次は IBモード接続にチャレンジ(Windows編)にて。乞うご期待。

1本のケーブルでは、できる実験に限りがあります。ちゃんとしたケーブルが必要です。基本的な接続は確認できたので、必要な部品をもう少しそろえます。

また、デュアルポートのConnectX-3の確認・実験もしたくなってきました。中古市場を検索します。(目下、おこずかいの前借を作戦中)

あ!クリックしてもーた

金策もまだなのに。

ケーブル(MC2207128-003)はMellanoxの本家イスラエルから。デュアルポートのConnectX-3(MCX354A-FCBT)はアメリカから、1か月程度で船便(または航空便?)で到着するようです。ちなみにebayです。

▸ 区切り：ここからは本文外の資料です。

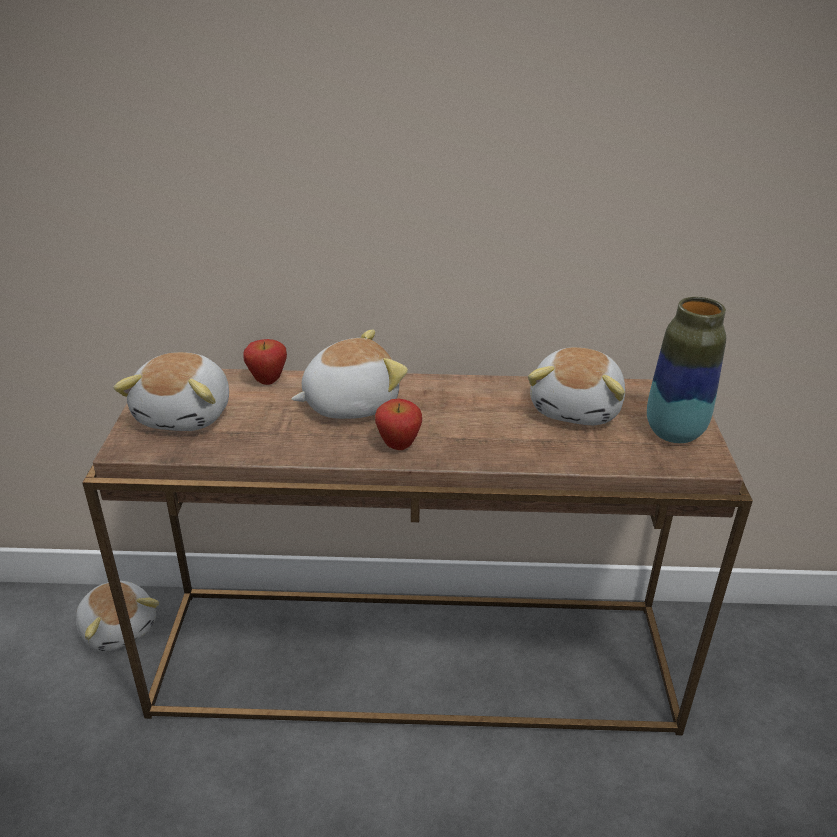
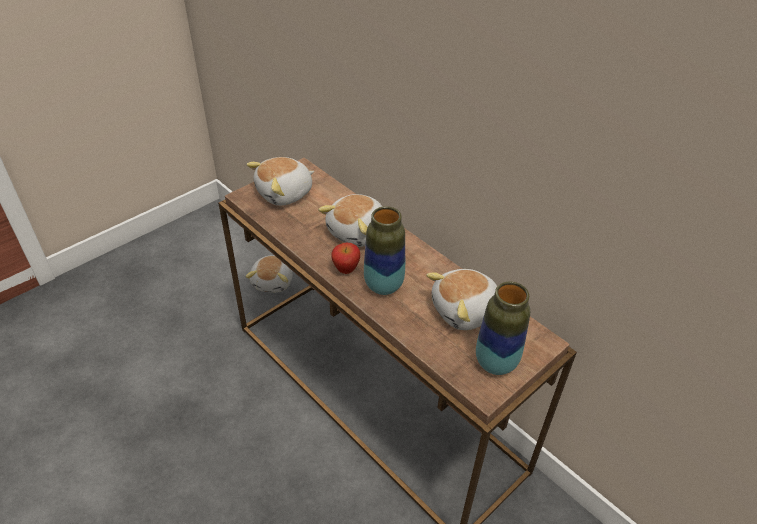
camera: 45 degrees right, 10 degrees up
(267, 381) = (341, 196): apple -> none
(349, 403) = (358, 232): plush toy -> plush toy turned 105 degrees clockwise
(463, 435) = (383, 285): none -> vase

調子でてきたのに、明日からまた出張です。わたくしの居住地域は幸い、過疎だからか結界だからか、神仏守護だから、アルコール消毒だからかわかりませんが、流行のウィルス感染がゼロです。子供たちも先週から元気に学校に行っています。流行地域への出張はやっぱり気が引けます。。。(感染したらたぶんリアルに***日後に死ぬので。)